Hacker News new | ask | show | jobs
by hoodoof 3411 days ago
DynamoDB is effectively useless for querying, except perhaps for some sort of highly specialised application able to fit within the DynamoDB strange and arcane query model.

What sort of database is effectively useless for querying?

Also they need to ditch the really, really confusiong and limiting scaling model. For a database that advertises scaling as one of its key strengths, DynamoDB sure has a bad scaling story.

3 comments

> What sort of database is effectively useless for querying?

Cassandra, Riak, Voldemort, HBase, Bigtable, Azure Table Storage, and many other implementations of wide column stores have similarly limited querying.

I'm also not sure what you mean by the limiting scaling model. I can go from 0 to 160k reads/second by turning a knob, and 160k is only the default limit (you can request higher limits).

It is not a document store. It's a wide column store.

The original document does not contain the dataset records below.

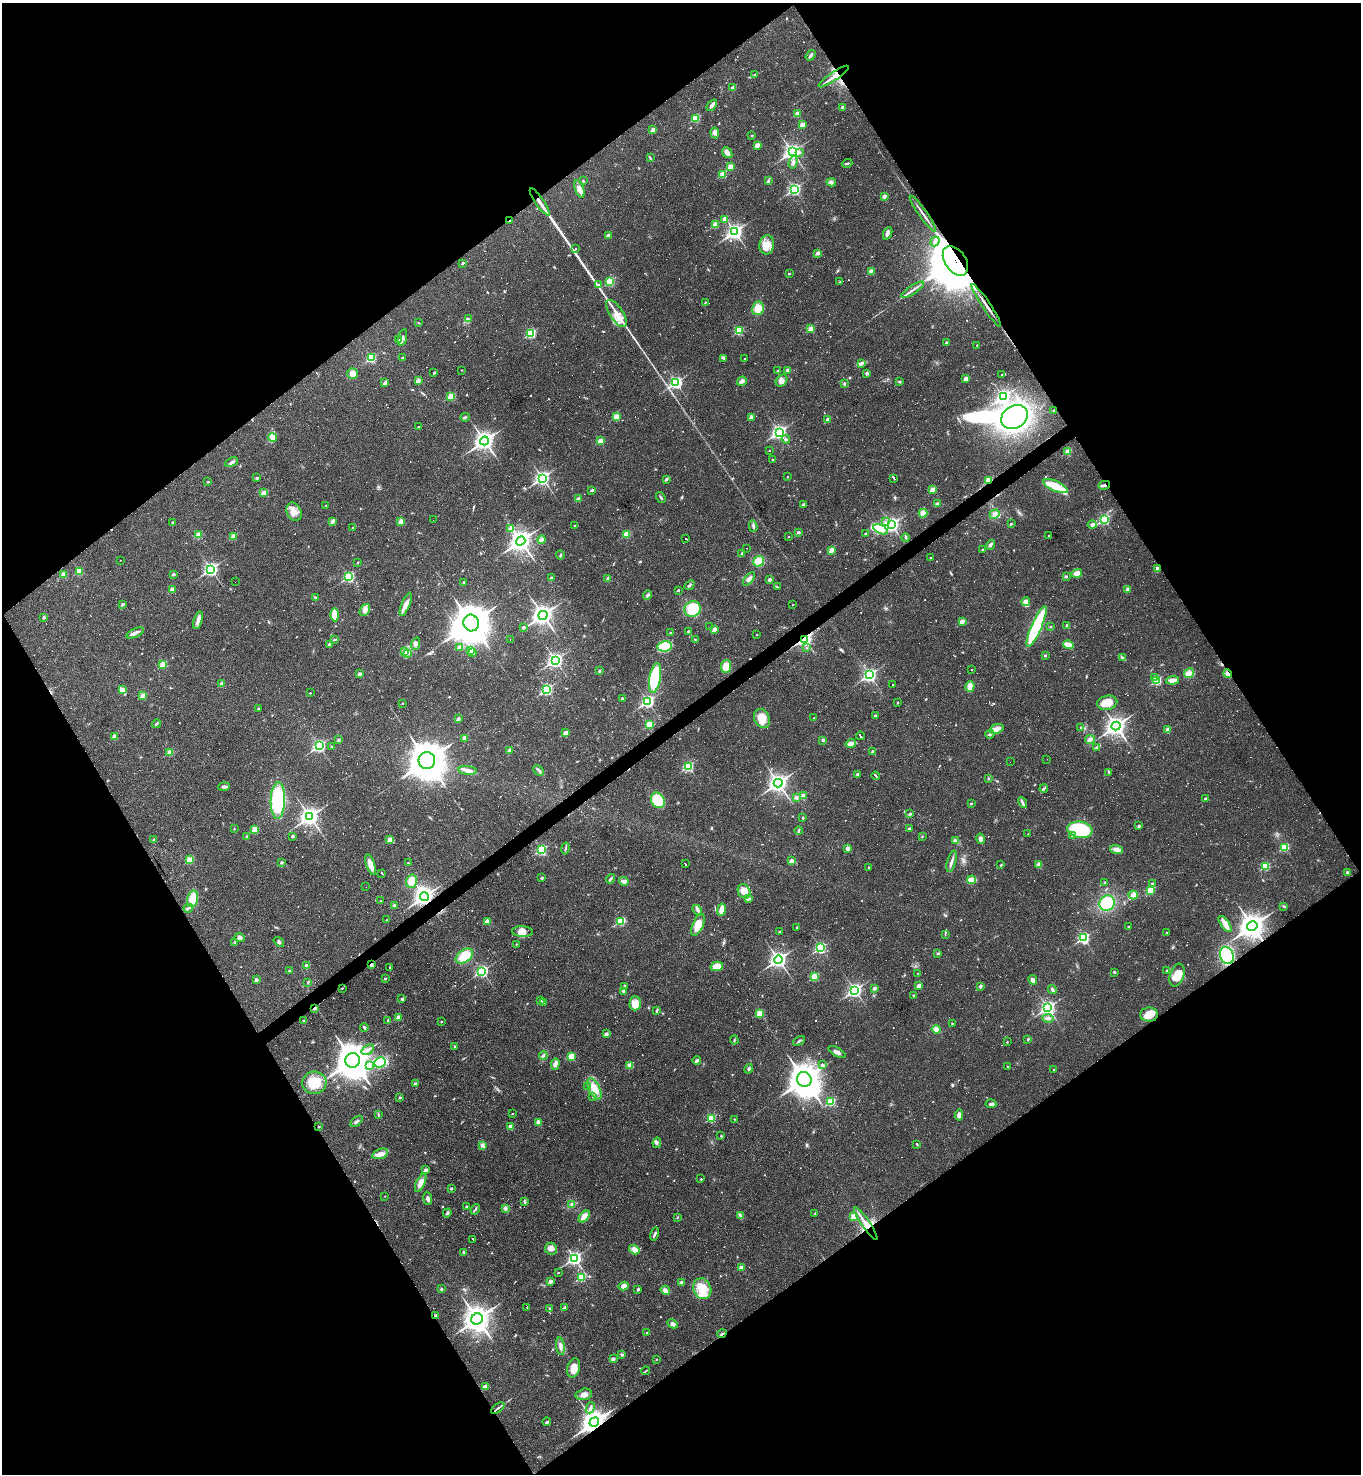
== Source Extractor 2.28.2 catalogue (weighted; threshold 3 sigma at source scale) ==
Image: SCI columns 293-5726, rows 1-5886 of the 5881 x 5886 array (HDU 1 of 3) = the unmasked area's bounding box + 8 px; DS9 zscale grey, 4 x 4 block average (1 PNG px = mean of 4 x 4 image px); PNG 1363 x 1476 px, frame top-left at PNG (2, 3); each listed source drawn as its Kron ellipse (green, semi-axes under 4 px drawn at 4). Shown black and unused: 49% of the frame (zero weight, under 2 of 3 exposures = <1% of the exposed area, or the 3 px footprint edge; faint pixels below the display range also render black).
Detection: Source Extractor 2.28.2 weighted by HDU 2 'WHT'. Background 0.0191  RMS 0.004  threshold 0.0182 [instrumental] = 3 sigma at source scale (4.5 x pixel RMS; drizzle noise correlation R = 1.50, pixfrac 1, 0.05/0.05 arcsec/px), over >= 5 px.
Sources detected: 1166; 26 too faint to see at this stretch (4 x 4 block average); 3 inside a brighter object's white glare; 290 cosmic-ray / hot-pixel residue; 3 long thin detections or spike segments (spike, bleed or trail) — neither listed nor drawn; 8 coinciding with a brighter row at this scale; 29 inside a brighter listed object's ellipse — not listed separately; of the other 807, all 500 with FLUX_AUTO >= 1.6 (the completeness limit of this list) listed and drawn (307 fainter detections not listed), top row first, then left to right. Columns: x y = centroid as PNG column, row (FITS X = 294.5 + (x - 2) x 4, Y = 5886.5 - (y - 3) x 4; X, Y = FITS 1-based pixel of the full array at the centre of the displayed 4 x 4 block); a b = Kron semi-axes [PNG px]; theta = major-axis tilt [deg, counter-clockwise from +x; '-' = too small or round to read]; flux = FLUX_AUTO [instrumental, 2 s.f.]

Use it for the right job and it does very well. Treat it like postgres and you are gonna have a hard time.

The price for that 160k is horrifying though, esp. if the requirement is bursty rather than continuous.
Which is why you turn the knob back down when you stop being bursty.

But yes, it's pricy. It may not be the best fit for some. Hopefully by the time you're taking 160k writes per second you have a solid business model. I mean, Twitter peaked at around 8000 tweets per second. What are you doing that requires 160k, and do you really need to be storing it?

It's probably an indication that your use-case is not a good fit for dynamo, or that you didn't adapt your use-case to dynamo, you're doing something "wrong" like trying to use it as a relational database. I've experienced some of these pains as part of my dynamo learning curve.

For example by changing my query strategy I was able reduce the provisioned write units from 1900 to 150 (write units dominate the cost).

Ignoring reserved prices, it is $10.40/hr (these are eventually consistent reads, so half the cost of consistent ones). That puts it roughly on par with an RDS postgres r3.8xlarge instance with 10k provisioned IOPS.

Sure, you likely have more than one table on RDS, so that cost is amortized, but when you get to the scale where you need 160k reads/s, you aren't going to have much more than that one dataset in a single instance.

It works well for a CQRS model. Which helps with super high scale apps. But most devs want joins and dont want to take the discipline to manage the data duplication.
I just rolled out a feature on DynamoDB and when monitoring it, I look at one yeah. Provisioned capacity vs consumed capacity. That's all I have to care about. No CPU, RAM, disk space metrics. Usage can increase 4x and performance is flat. It's great.

The application is less flexible and required making a lot of decisions up front, but operationally it's fantastic.

For my application I have found it is more complex about provisioned vs consumed capacity. I get throttling all the time when consumed capacity is a third of provisioned capacity.

You also need to care about how DDB does its underlying partitioning. It would be nice to turn the knobs and be able to trust you will get X reads/sec and Y writes/sec, but that is only true per node! Unfortunately, DDB gives you zero information about how many nodes your DDB table is running on! (Yes you can guess pretty well if you keep track of your usage rate and do some math).

So when provisioning, you need to be aware that if you have 100 provisioned read ops, but you have data on 5 nodes, you really only have 20 reads/sec if one key gets hot.

I agree it's pretty easy operationally, but you can get burned if you don't know how it works under the hood.

I just ping support when I want to know partitions. They also told me a little trick. If you create a kinesis stream for your table, the number of shards in the stream is the number of partitions.

But you're right part of design for DDB is picking a proper partition key so you don't end up with hot shards.

Databases in this category are some of the most popular ones in the world with good reason. The only way you can scale is to adopt a query-free architecture.

It feels tedious at first but once you develop some good habits and frameworks around denormalization it becomes easy to do that from day one.

>> The only way you can scale is to adopt a query-free architecture

This is not really the case. There are database systems that can handle large scale and complex queries. Allthough usually at the price of providing reduced consistency guarantees.